I could not legally drive a car until I passed a government-dictated test and purchased insurance. Identifying which laws promote the health and welfare of the general public and distinguishing them from rules (like the Jim Crow laws) that humiliate, denigrate, and subjugate individuals of a specific race, creed, religion, etc. does not require a medical degree.
We may not be able to fully define injustice, but we know it when we see it. Requiring a lawmaker to wear a mask before, during, and after he or she bloviates [look it up!] is neither cruel nor unjust. It is a common courtesy. Consider the historical impact if Mary Mallon had simply washed her hands before preparing dinner for those families employing her as a cook. They would not have sickened and died, and she would not have been known as Typhoid Mary.
Jessica Alexander will never be worthy of mention in a sentence that recalls Rosa Parks, but she certainly merits comparison to Mary Mallon.

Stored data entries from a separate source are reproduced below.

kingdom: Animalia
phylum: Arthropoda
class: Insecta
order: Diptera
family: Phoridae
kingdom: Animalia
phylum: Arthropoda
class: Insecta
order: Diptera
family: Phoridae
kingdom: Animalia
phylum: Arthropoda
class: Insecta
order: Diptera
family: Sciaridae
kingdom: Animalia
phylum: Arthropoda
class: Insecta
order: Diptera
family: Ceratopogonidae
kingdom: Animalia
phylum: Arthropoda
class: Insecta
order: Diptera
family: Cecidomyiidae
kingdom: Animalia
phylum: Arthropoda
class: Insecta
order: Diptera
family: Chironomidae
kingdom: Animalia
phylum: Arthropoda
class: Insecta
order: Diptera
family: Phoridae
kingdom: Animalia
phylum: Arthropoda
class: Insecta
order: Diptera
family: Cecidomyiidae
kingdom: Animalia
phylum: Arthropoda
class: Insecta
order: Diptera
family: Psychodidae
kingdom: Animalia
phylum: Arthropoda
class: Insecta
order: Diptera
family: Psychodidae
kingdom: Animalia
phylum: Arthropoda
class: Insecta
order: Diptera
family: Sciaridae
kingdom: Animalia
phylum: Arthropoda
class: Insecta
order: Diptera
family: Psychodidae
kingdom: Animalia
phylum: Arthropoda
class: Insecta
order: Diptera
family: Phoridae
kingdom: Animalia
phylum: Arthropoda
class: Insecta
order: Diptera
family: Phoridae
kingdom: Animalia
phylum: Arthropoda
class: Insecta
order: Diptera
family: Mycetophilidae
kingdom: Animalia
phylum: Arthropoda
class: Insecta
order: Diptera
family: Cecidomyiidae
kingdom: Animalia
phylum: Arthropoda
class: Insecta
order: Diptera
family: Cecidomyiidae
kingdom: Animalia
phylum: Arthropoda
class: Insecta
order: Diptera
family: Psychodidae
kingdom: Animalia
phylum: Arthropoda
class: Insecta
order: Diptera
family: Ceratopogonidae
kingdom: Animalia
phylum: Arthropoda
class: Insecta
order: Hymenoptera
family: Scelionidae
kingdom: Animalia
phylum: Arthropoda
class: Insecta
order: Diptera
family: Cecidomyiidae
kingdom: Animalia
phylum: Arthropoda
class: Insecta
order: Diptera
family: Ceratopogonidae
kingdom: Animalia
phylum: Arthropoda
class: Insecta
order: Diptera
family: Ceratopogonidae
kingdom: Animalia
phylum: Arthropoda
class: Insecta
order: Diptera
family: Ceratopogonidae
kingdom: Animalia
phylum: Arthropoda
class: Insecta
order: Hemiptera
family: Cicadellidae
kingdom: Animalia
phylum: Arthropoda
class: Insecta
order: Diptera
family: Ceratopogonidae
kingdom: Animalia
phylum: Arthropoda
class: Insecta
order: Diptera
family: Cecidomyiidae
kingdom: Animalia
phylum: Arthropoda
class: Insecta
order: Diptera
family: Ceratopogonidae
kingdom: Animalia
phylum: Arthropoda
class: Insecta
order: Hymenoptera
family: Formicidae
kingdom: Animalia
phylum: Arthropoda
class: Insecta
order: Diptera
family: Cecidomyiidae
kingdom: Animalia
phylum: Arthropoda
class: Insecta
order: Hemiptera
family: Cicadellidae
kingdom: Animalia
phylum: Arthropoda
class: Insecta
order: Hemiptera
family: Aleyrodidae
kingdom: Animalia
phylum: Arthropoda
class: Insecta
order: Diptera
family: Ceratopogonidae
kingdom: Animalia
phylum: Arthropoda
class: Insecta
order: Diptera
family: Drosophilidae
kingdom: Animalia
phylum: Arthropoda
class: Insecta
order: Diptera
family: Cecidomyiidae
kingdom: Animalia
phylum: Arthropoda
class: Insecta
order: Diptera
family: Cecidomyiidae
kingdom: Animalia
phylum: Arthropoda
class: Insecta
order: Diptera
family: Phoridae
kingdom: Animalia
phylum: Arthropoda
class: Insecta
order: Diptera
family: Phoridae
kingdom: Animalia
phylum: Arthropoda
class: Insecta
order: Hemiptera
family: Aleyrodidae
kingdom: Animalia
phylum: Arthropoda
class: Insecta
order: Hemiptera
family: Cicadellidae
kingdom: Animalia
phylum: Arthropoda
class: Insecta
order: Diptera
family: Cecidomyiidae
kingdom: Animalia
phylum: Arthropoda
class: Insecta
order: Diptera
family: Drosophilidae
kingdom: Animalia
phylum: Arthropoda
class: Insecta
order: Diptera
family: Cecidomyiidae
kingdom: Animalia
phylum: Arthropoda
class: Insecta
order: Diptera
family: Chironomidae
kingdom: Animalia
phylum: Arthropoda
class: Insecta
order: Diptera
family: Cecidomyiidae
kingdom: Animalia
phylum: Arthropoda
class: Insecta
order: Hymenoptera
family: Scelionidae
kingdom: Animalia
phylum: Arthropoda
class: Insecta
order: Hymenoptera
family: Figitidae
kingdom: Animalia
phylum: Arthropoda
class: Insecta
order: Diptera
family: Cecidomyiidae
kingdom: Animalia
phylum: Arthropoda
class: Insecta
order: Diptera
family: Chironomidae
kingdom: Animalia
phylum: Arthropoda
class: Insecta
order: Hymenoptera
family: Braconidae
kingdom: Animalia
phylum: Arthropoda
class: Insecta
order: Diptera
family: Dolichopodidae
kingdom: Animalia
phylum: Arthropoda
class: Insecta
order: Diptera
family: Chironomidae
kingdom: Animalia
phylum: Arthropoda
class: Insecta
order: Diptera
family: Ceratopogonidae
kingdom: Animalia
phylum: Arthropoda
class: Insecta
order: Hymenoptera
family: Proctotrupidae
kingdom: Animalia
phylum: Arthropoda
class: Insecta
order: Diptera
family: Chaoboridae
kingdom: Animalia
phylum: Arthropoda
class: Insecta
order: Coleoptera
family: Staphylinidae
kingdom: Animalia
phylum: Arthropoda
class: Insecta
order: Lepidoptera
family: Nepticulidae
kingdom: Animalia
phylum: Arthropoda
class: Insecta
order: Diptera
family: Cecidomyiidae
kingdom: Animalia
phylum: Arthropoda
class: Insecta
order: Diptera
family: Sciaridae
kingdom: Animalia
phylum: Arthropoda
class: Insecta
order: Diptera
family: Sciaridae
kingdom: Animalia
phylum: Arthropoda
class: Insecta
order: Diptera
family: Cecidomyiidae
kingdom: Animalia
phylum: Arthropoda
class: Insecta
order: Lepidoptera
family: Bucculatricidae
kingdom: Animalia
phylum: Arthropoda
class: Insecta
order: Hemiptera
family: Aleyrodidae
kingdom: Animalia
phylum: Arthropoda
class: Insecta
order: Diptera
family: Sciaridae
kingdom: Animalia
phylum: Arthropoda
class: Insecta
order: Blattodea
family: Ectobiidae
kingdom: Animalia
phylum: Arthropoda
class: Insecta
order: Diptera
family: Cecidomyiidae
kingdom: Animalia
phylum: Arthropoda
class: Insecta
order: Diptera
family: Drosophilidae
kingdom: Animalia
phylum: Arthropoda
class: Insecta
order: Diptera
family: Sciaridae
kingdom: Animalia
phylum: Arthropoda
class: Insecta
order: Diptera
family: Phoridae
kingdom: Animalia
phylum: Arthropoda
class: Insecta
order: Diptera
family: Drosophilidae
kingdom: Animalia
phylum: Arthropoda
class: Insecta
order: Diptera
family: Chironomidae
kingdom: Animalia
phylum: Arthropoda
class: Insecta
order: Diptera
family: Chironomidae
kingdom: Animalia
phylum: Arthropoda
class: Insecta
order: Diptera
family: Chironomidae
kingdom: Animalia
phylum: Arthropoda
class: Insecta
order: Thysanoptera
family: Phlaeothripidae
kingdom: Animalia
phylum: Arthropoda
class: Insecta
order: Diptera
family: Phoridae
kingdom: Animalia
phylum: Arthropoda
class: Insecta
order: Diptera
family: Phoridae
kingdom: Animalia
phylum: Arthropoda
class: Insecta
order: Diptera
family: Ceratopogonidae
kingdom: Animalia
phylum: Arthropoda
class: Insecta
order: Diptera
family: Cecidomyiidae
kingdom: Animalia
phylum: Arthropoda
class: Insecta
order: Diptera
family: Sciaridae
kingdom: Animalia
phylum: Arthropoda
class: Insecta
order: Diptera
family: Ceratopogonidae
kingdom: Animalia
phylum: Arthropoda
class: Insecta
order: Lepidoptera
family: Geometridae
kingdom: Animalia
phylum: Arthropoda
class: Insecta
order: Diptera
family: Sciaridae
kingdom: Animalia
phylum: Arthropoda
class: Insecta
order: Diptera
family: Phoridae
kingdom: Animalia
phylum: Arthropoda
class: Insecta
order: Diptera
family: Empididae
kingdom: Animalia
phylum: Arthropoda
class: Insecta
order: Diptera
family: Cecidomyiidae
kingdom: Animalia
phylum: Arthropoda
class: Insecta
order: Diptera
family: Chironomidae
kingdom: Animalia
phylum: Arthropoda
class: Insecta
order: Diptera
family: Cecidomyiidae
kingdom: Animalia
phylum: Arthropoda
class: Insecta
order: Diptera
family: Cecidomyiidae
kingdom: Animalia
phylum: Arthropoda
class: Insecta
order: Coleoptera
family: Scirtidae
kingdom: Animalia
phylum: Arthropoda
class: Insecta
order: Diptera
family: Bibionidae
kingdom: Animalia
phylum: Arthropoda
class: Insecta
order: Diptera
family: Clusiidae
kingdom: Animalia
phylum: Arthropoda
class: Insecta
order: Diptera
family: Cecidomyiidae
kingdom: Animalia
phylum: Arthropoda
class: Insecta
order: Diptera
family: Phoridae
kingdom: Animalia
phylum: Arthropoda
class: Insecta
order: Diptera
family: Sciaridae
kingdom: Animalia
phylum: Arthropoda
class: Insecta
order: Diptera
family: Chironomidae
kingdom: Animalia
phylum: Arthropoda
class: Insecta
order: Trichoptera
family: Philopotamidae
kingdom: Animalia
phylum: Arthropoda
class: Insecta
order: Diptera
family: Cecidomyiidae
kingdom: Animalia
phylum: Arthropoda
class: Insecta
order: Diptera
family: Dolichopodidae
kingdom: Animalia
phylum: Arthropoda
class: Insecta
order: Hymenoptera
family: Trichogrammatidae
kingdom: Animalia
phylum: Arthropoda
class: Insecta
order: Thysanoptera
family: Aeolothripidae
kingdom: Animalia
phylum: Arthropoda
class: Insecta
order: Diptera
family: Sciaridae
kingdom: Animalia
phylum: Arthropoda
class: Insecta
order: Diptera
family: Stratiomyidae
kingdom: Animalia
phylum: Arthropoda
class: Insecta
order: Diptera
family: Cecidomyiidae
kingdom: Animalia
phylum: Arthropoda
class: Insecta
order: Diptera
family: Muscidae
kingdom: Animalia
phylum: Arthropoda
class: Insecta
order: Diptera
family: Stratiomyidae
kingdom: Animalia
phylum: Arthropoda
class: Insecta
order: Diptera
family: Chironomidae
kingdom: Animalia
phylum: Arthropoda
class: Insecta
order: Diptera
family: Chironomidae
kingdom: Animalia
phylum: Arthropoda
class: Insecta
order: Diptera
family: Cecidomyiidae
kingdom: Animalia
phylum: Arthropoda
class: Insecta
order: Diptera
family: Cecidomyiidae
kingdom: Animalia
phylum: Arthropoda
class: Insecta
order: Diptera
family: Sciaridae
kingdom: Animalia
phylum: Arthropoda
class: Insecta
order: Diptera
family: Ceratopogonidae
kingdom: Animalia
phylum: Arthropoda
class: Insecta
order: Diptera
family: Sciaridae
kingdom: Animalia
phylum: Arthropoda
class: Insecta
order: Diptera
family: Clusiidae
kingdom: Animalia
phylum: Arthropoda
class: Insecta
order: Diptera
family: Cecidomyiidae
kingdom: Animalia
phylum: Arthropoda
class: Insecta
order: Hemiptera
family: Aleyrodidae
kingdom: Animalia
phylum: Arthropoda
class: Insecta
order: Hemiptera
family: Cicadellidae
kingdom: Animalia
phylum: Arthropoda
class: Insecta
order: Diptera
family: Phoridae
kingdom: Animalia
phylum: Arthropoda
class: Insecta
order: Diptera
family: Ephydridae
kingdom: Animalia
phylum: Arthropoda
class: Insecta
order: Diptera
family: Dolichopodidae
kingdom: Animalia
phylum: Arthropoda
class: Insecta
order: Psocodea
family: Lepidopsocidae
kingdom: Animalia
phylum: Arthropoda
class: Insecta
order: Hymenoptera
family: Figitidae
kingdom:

Dr. Lechtenberg is an Easton resident who graduated from Tufts University and Tufts Medical School in Massachusetts and subsequently trained at The Mount Sinai Hospital and Columbia-Presbyterian Medical Center in Manhattan. He worked as a neurologist at several New York Hospitals, including Kings County and The Long Island College Hospital, while maintaining a private practice, teaching at SUNY Downstate Medical School, and publishing 15 books on a variety of medical topics. He worked in drug development in the USA, as well as in England, Germany, and France.